The report concludes as we must - it's hard to fathom that there's no other evidence for the big cats in Victoria bar this DNA evidence, folklore, and some behaviors that seem outside the realm of feral cats. Yet that's enough, for many of us, to keep believing that the creatures exist. Just because the 'hard' evidence hasn't accumulated yet, doesn't mean they don't exist. The report recommended that further studies of the 'big cat' issue needed further governmental investigation and work needed to be done on gaining primary evidence such as DNA fingerprinting of livestock carcasses and equipping officers to do so, as well as enlisting vets to help undertake forensic examination of the carcasses.

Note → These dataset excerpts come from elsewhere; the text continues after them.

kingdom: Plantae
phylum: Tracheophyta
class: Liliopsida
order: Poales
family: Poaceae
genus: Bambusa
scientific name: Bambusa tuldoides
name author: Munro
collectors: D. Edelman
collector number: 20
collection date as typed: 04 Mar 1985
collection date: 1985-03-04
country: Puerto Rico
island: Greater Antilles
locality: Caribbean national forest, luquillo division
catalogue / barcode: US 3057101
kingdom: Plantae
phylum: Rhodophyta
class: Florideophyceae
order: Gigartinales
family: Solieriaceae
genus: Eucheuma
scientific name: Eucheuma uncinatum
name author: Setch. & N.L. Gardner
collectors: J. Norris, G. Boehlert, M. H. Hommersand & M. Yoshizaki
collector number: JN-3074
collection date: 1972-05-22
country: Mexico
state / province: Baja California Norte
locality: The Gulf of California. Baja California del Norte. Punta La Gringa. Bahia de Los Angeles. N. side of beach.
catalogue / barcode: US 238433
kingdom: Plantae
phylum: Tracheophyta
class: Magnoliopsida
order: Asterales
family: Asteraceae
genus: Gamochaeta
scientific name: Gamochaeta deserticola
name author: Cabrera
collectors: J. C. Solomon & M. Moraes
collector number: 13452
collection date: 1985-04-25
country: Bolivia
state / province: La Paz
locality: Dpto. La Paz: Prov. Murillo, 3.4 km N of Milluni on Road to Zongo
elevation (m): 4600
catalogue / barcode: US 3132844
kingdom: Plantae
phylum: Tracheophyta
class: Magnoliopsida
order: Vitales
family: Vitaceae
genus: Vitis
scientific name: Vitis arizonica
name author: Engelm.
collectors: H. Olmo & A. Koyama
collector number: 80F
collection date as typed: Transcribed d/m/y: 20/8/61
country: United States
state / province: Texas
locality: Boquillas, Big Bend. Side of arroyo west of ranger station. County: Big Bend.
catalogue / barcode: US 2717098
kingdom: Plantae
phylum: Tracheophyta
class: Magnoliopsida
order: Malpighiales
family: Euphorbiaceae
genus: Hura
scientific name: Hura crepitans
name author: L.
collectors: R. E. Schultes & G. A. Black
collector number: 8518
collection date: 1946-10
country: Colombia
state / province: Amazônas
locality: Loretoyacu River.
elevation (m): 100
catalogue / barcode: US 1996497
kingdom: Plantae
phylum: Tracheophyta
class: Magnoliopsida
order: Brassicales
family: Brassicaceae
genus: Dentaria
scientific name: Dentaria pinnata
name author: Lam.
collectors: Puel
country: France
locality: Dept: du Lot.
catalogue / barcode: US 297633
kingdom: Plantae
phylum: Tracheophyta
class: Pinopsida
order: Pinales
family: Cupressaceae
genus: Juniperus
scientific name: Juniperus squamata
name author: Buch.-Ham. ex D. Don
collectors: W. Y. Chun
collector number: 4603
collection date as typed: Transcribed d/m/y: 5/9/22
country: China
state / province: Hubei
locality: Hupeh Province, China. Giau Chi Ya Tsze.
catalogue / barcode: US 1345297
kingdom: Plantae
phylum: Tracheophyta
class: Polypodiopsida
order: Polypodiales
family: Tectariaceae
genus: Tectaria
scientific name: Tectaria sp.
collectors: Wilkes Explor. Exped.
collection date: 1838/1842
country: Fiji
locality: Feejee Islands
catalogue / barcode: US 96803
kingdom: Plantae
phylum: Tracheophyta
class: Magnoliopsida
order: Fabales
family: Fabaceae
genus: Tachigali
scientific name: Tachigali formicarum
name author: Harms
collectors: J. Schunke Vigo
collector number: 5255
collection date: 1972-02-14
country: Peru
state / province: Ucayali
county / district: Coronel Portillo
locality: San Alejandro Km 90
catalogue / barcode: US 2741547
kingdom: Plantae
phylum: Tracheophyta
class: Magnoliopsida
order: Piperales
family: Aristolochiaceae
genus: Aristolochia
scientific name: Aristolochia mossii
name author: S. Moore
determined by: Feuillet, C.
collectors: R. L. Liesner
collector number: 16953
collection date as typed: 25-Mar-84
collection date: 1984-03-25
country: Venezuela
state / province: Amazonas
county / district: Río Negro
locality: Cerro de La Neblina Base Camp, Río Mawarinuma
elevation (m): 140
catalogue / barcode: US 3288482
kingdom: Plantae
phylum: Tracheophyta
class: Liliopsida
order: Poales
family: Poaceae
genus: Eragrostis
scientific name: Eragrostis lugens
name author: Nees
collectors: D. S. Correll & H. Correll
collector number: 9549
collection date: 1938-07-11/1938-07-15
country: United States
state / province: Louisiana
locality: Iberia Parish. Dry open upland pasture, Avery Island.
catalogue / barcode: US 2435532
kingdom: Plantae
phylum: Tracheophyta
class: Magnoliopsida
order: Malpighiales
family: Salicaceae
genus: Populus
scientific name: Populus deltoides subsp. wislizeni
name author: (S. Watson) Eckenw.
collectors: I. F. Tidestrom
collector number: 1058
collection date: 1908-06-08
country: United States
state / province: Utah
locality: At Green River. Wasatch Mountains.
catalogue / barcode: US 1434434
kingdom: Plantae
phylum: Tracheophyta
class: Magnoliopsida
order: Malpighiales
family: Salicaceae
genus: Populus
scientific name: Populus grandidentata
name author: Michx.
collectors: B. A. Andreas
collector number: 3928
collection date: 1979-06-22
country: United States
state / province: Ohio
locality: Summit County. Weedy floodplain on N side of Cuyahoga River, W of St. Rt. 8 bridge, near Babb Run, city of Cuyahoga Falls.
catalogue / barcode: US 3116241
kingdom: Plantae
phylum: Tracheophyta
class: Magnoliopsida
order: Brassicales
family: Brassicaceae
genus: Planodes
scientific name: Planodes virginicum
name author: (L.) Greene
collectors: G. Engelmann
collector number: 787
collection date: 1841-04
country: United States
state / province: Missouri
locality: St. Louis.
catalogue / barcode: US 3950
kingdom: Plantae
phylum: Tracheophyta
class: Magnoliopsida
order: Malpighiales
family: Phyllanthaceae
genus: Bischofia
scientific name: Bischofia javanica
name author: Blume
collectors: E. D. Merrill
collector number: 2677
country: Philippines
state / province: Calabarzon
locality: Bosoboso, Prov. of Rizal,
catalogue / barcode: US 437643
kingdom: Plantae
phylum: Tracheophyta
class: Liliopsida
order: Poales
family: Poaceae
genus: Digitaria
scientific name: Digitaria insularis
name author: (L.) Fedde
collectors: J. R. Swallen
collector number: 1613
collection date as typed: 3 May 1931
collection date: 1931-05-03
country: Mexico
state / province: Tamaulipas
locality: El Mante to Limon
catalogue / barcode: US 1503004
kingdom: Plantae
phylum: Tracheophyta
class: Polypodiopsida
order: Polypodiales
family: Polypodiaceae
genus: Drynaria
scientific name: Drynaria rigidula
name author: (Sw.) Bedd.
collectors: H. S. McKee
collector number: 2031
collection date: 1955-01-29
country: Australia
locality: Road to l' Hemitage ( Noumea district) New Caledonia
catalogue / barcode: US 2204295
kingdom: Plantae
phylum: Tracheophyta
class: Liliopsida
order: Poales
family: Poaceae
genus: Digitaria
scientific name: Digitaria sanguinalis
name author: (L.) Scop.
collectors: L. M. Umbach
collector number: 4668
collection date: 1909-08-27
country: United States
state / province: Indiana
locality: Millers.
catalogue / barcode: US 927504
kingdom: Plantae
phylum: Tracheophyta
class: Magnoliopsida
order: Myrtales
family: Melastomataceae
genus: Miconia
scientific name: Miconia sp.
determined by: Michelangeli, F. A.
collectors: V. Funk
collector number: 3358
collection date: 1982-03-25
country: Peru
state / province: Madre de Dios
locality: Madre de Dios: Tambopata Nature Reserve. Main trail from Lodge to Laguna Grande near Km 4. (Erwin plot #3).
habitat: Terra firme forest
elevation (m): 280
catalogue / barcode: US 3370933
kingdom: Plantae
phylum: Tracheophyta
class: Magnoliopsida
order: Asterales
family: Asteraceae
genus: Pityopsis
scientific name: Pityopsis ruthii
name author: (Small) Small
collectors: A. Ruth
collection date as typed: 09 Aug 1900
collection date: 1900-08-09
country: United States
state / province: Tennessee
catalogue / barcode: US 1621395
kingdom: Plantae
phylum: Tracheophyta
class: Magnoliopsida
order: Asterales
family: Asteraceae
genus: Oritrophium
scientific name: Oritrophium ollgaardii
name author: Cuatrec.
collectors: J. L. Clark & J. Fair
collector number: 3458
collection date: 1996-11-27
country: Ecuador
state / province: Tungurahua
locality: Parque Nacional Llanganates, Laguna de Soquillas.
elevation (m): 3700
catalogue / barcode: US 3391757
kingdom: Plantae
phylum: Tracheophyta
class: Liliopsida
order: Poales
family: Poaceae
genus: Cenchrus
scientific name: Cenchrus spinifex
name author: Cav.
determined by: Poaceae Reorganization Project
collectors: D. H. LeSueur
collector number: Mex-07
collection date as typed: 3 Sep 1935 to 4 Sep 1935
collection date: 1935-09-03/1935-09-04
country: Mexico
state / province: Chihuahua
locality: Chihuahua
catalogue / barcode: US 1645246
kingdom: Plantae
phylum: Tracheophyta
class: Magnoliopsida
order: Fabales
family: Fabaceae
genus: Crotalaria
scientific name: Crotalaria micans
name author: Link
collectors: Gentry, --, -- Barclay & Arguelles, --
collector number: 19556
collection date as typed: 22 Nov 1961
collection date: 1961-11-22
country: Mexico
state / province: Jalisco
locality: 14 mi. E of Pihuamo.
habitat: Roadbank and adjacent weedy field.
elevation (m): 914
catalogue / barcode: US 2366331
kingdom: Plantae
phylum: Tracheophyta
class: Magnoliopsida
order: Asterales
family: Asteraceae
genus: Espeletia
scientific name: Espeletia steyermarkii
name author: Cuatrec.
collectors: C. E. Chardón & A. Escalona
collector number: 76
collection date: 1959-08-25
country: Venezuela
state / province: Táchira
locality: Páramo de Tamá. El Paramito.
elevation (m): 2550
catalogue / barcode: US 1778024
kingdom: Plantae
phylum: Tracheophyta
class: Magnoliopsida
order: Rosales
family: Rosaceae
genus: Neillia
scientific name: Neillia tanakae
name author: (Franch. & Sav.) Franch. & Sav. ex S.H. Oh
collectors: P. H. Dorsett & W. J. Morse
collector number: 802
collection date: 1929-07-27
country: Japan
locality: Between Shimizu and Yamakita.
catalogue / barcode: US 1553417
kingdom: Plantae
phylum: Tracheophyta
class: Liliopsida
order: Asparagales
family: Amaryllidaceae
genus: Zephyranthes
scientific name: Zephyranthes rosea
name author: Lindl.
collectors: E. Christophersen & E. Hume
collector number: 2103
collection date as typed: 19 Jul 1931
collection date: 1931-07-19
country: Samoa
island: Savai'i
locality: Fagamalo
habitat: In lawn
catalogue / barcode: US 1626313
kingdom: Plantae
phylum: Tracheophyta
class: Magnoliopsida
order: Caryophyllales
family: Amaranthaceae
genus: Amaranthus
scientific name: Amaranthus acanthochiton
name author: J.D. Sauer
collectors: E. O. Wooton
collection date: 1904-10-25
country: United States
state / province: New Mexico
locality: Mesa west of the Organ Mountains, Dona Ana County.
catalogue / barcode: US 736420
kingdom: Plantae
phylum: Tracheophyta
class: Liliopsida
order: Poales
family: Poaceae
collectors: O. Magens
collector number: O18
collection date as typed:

If you are interested, there is a report of a panther below in a short documentary. It's interesting to us, because it's right where we live. Will the phantom black cat of the Otways creep by our property one day? Will it slink past the fenceline in the moonlight?
What is so beautiful about the possibility of the blank panther is that our bush could possibly support a creature like that, and it has evaded us. Whilst we categorize, photograph, record and analyse every beast we find, this one evades us, and there is something I can champion in that. I don't want it to be caught and held up as a trophy, measured and sliced open. I want it to hide in the forests and survive, away from man's meddling and cruelty.
I cannot help but be reminded of the last thylacine, pacing her cage:

Vivian Smith, in her poem 'The Last Thylacine' captures this sorrowfulness at the extinction of an animal now lost to us in time.

I hope they don't find our Otways black panther. I hope he slinks in valleys unknown to us, hidden by sly ferns in wooded gullies. I hope he steals our sheep and our cows, taking his fill and carrying meat back to his cubs so that they may thrive in their hidden places. He has captured our imagination, but we don't want to capture him, because we'll lose something more than that - we will lose the mystery that captivates us, and we'll lose the wildness on the edges of a landscape we love.